A: It is rare to see dissatisfaction coupled with a grassroots movement demanding a better quality of health care. In Brazil's case, this demand was the seed of a popular movement that could have driven important changes in the way Brazil’s health systems are organized. But what we saw in Brazil was the emerging middle-class in the streets, fighting for better health services, rather than a broad mass movement demanding a better quality of services that would benefit all citizens. The SUS was built for everyone, but many affluent Brazilians buy private insurance and opt out, leaving the SUS for the poor. The 1988 constitution protects health as a universal right but in reality this right is not exercised equally.
Q: How important is quality of care to efforts to achieve the sustainable development goals (SDGs)?
A: It is always difficult to predict. The Millennium Development Goals and the SDGs are both focused on coverage not implementation, but coverage alone is not enough to guarantee quality. There is some discussion in some countries on how they might achieve universal coverage and, ultimately the SDGs, but very little discussion about the quality of care. We really need to focus on quality of care to achieve the SDGs. Quality of care is often a forgotten dimension. Coverage and quality of care must go hand in hand.
“We really need to focus on quality of care to achieve the SDGs. Quality of care is often a forgotten dimension.”
Q: Your research suggests that a more patient-centred approach to health-care delivery is the key to improving health-care quality. How willing are health professionals and managers to embrace this approach?
A: We are already moving away from the traditional doctor-knows-best approach. One of the drivers of this change is the rapid epidemiological transition from infectious to chronic diseases. If you get a flu shot, you are probably protected and the problem is solved. But noncommunicable diseases – such as diabetes and hypertension – are chronic problems and the patient needs to be involved in the health-care solution to achieve good results. Doctors also need to share their expertise and speak to patients in a way that they can understand. Latin America and the Caribbean are facing high levels of NCDs, particularly cardiovascular disease, diabetes, stroke, cancer and depression, and these will continue to be a major factor contributing to the need for patients' empowerment.
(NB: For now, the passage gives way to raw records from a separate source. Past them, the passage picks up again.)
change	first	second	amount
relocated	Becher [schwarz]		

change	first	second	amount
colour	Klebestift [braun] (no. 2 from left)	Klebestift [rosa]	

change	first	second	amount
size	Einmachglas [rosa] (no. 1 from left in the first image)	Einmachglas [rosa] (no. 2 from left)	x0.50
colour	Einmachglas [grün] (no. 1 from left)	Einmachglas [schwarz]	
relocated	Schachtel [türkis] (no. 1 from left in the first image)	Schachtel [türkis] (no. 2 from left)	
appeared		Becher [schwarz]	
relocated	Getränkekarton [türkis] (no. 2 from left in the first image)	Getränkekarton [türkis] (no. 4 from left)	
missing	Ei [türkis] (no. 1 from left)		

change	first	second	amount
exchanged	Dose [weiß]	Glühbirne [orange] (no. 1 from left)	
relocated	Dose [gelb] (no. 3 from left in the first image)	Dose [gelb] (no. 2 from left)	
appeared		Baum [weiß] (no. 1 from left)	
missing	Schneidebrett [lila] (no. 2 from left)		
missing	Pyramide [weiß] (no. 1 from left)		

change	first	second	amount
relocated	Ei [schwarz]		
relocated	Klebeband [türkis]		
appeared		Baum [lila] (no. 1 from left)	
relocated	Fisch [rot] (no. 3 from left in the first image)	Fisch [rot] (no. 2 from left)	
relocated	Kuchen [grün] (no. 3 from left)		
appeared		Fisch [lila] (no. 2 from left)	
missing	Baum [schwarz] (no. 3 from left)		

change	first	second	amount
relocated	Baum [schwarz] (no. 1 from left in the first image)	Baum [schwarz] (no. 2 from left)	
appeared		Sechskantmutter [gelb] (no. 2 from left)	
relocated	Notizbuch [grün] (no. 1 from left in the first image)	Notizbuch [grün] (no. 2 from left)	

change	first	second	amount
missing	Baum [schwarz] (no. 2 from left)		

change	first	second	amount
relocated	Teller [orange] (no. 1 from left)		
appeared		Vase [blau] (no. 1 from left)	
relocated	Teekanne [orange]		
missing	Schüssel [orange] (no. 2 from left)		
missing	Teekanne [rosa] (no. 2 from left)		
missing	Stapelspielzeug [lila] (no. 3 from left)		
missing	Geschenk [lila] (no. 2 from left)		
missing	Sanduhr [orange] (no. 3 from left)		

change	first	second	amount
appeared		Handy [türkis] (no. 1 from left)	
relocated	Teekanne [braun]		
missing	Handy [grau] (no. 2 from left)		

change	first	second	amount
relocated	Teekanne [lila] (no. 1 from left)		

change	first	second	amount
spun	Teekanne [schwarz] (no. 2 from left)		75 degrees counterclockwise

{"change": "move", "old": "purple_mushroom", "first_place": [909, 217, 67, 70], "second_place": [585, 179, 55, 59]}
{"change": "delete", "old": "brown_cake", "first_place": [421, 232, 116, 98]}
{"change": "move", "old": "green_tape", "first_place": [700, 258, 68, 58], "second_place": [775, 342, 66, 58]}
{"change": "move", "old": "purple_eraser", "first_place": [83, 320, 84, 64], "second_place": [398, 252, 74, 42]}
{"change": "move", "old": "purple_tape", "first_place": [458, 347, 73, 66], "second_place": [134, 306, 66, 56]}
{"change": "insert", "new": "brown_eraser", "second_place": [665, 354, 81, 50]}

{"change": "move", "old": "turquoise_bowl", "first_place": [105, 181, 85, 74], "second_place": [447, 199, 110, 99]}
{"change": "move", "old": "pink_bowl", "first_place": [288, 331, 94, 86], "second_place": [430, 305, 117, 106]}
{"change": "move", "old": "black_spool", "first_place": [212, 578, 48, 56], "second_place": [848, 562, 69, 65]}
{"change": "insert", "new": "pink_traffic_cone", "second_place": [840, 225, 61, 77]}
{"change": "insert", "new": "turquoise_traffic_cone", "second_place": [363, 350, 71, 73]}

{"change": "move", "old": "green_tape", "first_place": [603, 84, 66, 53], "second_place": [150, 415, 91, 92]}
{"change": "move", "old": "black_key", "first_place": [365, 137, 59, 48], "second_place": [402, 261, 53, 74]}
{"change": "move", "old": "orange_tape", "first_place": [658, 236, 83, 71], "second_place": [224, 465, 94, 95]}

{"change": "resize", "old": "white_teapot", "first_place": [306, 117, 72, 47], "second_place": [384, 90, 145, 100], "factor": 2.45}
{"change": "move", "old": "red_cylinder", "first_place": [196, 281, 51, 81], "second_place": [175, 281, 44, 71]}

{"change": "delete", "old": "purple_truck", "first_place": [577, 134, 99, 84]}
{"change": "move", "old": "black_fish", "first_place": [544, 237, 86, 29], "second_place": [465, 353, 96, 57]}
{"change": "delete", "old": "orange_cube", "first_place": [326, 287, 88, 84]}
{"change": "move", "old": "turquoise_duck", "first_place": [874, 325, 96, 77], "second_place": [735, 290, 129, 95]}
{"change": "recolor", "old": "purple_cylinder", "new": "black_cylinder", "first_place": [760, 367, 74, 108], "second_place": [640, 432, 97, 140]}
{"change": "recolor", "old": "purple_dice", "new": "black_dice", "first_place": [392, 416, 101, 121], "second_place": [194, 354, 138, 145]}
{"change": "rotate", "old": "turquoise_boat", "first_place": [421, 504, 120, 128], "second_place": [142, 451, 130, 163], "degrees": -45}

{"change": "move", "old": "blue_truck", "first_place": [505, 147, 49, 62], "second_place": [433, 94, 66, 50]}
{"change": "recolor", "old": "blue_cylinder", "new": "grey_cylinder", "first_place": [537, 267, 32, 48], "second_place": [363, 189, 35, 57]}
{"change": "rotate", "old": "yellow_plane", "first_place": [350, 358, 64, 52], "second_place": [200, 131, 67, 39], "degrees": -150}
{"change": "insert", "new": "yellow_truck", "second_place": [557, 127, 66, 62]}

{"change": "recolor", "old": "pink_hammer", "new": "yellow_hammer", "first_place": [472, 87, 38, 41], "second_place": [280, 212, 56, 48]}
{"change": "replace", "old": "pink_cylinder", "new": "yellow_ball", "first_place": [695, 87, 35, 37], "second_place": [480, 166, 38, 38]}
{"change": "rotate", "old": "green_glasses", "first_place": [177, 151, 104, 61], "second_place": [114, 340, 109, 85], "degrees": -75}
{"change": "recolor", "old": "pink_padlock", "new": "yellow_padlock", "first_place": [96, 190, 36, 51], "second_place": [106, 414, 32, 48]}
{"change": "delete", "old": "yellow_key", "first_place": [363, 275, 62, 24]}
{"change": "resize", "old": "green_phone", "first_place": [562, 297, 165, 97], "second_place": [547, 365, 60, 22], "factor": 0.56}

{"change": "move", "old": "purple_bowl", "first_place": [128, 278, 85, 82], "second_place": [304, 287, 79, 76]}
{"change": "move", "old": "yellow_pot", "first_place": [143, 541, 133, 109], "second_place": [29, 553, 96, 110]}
Q: Are other factors driving the need for patients' empowerment?
A: Yes, as discussed, public expectations are changing and this is clear when you compare the results of satisfaction surveys conducted at the entrance of clinics in countries in the Americas and in Africa. Patients in poorer, underserved parts of Africa are happy just to get an appointment, so a survey conducted at a clinic will overestimate satisfaction results because many people don’t even reach the facility. This used to be the case in the Americas, but now these patients expect more. This sense of growing public expectations about the quality of care is a positive thing and can lead to improvements.
Biography
Frederico C Guanais is a Brazilian specialist in health policy and planning. He joined the Inter-American Development Bank (IADB) in Washington, United States of America (USA), as a principal health specialist in 2010, and since 2014 has been based in the IADB country office in Lima, Peru. In 2009 he headed the Office for International Cooperation at the National School of Public Administration in Brazil. From 2006 to 2009, he was chief of staff in the Ministry of Social Development in Brazil, where he advised on social protection policy and intersectoral coordination with health, nutrition and education policies. He earned a PhD in public administration, with a focus on health policy, from the New York University, USA in 2006. In 1995, he graduated in civil engineering from the Federal University of Bahia, Brazil, where he obtained a master's degree in administration three years later.